Situada en la céntrica calle madrileña de Hortaleza, permanece abierta las 24 horas de los 365 días del año, una característica que no fue fácil consolidar, pues al padre Ángel le costó varios años de insistencia ante el alto clero. Hoy, este templo construido en el siglo XVIII se distingue por su equipamiento tecnológico: posee red Wi-Fi, un confesionario con iPad y mesa-camilla para quien tenga problemas de movilidad, así como cuatro pantallas de plasma para seguir las retransmisiones de las misas del Vaticano o, incluso, la final de la Champions League. Aquí la gente puede pasar a tomar un café y galletas, ir al baño, cambiarle el pañal a su bebé, recibir atención médica primaria, asesoría jurídica, ser canalizado al banco de alimentos o a un comedor social, cargar la batería del celular, echarse una siesta en sus confortables asientos y, claro, confesarse, escuchar misa y rezar.
Cada Día de Reyes, además, entre estos muros se reparten trozos de roscón y regalos. Como en España la separación Iglesia-Estado no está clara, el día es festivo oficial y mucha gente tiene tiempo de venir a pasar la tarde. En realidad, entre los asistentes abundan los “sin techo”, quienes suelen portar una mochila o una maleta repleta con sus únicas pertenencias. Todos hacen fila para recibir un obsequio (ropa interior, gorros y bufandas, una cobija, dulces…) y luego disfrutan el pan con un vaso de chocolate caliente que reparte un puñado de voluntarios. Otros años ha venido un coro para cantar villancicos, pero éste no. Dice el padre Ángel que, simplemente, “no hubo suerte”.

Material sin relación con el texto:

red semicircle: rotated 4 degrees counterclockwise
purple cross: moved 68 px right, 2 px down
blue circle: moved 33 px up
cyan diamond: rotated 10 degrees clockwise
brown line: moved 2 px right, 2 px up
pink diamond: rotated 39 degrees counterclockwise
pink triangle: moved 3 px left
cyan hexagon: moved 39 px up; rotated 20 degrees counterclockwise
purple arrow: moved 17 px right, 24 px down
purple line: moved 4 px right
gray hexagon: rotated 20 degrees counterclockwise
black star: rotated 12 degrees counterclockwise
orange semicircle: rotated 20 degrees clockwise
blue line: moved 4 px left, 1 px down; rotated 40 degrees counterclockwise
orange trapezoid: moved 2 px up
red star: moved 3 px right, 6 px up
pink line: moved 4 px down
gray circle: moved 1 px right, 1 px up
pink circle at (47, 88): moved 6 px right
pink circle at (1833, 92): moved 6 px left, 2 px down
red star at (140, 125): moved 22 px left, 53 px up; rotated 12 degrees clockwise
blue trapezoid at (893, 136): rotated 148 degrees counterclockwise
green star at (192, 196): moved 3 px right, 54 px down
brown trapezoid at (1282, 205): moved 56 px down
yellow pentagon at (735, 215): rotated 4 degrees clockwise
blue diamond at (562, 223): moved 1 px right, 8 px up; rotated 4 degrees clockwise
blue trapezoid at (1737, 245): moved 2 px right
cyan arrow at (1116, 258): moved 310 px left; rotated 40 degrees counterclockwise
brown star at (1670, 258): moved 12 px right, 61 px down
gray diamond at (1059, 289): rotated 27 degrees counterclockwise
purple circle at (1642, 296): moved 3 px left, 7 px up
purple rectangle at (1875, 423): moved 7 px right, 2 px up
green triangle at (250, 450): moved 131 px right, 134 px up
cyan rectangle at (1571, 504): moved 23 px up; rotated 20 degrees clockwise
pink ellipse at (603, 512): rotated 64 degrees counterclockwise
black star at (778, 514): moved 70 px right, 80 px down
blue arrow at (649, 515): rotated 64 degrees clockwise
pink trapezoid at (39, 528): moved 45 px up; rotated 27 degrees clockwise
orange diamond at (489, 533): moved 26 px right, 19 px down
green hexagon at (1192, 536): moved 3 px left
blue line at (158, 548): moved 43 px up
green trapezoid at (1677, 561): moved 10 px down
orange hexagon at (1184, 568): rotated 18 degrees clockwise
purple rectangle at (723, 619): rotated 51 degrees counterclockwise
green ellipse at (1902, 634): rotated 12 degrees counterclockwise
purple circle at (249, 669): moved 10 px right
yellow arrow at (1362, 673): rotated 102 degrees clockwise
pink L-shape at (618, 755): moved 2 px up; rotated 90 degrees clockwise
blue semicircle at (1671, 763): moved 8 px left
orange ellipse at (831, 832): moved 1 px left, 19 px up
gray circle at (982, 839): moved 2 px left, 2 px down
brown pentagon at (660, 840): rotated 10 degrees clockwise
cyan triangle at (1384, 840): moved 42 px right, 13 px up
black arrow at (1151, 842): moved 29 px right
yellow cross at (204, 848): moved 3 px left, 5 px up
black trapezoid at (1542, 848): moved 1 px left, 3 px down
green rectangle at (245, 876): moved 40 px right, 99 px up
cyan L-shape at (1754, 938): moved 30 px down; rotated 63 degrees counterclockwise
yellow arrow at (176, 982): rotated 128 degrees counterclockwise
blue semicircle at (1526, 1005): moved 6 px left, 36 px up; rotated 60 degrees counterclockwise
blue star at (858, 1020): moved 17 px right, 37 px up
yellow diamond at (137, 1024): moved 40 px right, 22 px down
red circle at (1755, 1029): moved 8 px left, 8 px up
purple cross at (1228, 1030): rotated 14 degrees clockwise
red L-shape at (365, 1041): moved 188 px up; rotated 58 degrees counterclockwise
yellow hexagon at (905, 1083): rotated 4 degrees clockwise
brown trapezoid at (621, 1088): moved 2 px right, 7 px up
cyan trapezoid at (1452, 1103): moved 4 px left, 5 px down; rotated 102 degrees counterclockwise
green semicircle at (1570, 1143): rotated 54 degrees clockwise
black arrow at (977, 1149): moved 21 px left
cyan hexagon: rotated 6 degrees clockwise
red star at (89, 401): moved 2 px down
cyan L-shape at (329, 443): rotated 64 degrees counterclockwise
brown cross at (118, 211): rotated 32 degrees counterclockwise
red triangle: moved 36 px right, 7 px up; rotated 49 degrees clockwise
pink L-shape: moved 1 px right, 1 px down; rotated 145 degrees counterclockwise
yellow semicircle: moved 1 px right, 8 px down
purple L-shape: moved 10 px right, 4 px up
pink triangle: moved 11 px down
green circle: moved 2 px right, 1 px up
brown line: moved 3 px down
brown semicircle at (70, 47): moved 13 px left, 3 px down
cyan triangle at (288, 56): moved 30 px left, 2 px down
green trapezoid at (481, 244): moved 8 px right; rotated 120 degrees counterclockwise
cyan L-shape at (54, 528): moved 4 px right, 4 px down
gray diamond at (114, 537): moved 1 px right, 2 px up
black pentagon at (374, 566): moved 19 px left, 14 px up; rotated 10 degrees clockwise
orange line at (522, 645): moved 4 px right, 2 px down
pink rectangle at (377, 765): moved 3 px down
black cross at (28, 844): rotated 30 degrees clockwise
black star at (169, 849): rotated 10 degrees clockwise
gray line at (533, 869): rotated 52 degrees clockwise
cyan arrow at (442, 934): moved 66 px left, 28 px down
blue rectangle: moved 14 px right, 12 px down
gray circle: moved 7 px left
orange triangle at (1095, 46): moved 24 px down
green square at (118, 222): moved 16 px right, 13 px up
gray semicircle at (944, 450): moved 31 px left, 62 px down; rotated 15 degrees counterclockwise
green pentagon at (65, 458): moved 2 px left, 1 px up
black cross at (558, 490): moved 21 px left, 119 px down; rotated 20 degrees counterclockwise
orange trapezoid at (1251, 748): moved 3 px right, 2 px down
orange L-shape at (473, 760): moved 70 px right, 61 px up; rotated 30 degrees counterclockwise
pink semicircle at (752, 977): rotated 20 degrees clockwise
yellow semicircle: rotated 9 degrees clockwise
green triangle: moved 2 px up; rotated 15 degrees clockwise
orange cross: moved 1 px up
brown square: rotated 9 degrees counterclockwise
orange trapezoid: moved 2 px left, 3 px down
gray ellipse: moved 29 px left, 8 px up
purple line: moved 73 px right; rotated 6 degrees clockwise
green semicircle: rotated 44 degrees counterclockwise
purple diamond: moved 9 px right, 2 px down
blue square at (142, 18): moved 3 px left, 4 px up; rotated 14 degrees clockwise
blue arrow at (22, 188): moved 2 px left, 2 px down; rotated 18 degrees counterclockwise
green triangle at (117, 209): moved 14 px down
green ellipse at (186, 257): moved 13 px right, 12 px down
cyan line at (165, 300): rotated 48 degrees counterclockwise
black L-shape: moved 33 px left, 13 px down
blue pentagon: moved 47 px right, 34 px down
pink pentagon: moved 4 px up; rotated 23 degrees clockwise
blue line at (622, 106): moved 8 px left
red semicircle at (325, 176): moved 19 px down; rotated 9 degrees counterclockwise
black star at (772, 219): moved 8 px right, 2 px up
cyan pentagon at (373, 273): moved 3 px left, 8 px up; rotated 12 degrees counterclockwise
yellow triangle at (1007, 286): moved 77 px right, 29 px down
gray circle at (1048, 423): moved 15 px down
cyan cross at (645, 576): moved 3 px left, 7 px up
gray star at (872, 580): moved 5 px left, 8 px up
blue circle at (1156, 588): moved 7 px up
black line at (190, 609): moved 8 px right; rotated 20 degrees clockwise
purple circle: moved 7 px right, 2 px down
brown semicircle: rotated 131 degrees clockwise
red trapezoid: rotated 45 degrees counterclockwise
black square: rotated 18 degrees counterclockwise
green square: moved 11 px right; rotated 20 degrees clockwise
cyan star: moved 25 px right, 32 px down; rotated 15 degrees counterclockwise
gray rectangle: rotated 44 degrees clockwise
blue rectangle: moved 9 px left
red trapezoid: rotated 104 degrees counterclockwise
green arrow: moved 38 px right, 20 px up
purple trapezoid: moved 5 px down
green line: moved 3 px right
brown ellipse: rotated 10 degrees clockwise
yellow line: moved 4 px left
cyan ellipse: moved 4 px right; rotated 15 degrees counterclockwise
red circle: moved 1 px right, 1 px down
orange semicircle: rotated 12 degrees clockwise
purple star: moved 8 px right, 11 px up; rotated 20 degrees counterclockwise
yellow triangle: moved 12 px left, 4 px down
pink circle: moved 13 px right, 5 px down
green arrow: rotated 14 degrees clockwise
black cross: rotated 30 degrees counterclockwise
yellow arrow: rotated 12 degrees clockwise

Mamadou, en cambio, no piensa lo mismo. A sus 54 años, doce de ellos viviendo en la calle, este hombre al que todavía le cuesta comunicarse plenamente en español parece que vive uno de los días más felices de su vida. Hace una semana, uno de sus “colegas de calle” le dijo que en la iglesia de San Antón buscaban a un negro para el día de Reyes. No es que entre los asiduos al templo no haya africanos, es que nadie quería representar el papel por timidez o vergüenza. Mamadou llegó, se ofreció y enseguida le dijeron que sí. Así que ahí está, ataviado con una túnica guinda y una capa y un turbante dorados. Sonríe al entregar los regalos y sonríe cuando le sacan fotos. Un rato después entra a la sacristía, se quita el “ostentoso” atuendo y se integra al resto de la gente para comerse un trozo de roscón. “Solo dulce, no cerdo”, le dice, por si acaso, a un mesero-voluntario. Y entonces, mientras come, un niño cargado de melancolía y desolación se le acerca: “¿pero qué te ha pasado, Baltasar?, pareces un pobre”. Mamadou no responde, mira fijamente al pequeño, apura el bocado, reniega de la magia de esta fecha tan católica, se levanta y se va refunfuñando: “¡esto, en mezquita, no pasa!”